::: LISTED ENTRIES :::
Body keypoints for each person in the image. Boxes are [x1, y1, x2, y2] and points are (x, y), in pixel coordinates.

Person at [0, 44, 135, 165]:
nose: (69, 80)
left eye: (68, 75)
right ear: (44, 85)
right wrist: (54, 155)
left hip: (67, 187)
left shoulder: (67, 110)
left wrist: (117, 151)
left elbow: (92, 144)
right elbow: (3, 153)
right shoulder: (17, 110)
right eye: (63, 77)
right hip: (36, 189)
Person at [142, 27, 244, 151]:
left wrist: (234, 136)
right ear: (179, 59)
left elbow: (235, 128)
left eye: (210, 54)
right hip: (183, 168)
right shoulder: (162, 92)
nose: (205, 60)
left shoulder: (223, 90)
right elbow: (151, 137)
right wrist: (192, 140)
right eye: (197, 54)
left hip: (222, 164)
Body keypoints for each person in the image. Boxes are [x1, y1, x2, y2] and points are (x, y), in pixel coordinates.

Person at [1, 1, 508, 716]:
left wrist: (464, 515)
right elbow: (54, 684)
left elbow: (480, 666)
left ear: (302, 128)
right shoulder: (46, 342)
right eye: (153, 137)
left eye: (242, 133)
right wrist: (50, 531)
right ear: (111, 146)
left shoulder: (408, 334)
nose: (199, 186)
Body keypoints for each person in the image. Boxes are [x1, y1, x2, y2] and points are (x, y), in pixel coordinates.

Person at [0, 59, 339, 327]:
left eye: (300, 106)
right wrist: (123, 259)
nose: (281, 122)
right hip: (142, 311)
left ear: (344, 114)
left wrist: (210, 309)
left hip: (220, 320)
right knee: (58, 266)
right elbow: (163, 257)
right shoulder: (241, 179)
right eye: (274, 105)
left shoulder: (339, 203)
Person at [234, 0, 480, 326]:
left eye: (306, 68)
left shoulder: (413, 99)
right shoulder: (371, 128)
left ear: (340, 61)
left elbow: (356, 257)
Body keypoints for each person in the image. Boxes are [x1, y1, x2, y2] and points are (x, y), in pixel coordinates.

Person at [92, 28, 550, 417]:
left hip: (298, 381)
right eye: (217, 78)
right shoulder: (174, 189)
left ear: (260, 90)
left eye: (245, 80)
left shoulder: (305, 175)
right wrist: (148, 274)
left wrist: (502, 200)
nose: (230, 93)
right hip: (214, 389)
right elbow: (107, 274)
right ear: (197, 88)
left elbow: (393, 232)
:::
HOW TO COMPLETE THIS TASK =
From the first line of the listing above through the line that contains "right knee: (58, 266)", set down each line without alteration, and nothing else.

ANSWER AREA =
Body keypoints for each person in the image. Boxes are [x1, y1, x2, y2] and points are (x, y), in pixel coordinates.

Person at [0, 44, 135, 165]:
nose: (69, 80)
left eye: (68, 75)
right ear: (44, 85)
right wrist: (54, 155)
left hip: (67, 187)
left shoulder: (67, 110)
left wrist: (117, 151)
left elbow: (92, 144)
right elbow: (3, 153)
right shoulder: (17, 110)
right eye: (63, 77)
right hip: (36, 189)
Person at [142, 27, 244, 151]:
left wrist: (234, 136)
right ear: (179, 59)
left elbow: (235, 128)
left eye: (210, 54)
right hip: (183, 168)
right shoulder: (162, 92)
nose: (205, 60)
left shoulder: (223, 90)
right elbow: (151, 137)
right wrist: (192, 140)
right eye: (197, 54)
left hip: (222, 164)
Body keypoints for each person in the image. Boxes are [x1, y1, x2, y2] and points are (x, y), in pixel coordinates.

Person at [1, 1, 508, 716]:
left wrist: (464, 515)
right elbow: (54, 684)
left elbow: (480, 666)
left ear: (302, 128)
right shoulder: (46, 342)
right eye: (153, 137)
left eye: (242, 133)
right wrist: (50, 531)
right ear: (111, 146)
left shoulder: (408, 334)
nose: (199, 186)
Body keypoints for each person in the image. Boxes are [x1, y1, x2, y2] and points are (x, y), in pixel coordinates.

Person at [0, 59, 339, 327]:
left eye: (300, 106)
right wrist: (123, 259)
nose: (281, 122)
right hip: (142, 311)
left ear: (344, 114)
left wrist: (210, 309)
left hip: (220, 320)
right knee: (58, 266)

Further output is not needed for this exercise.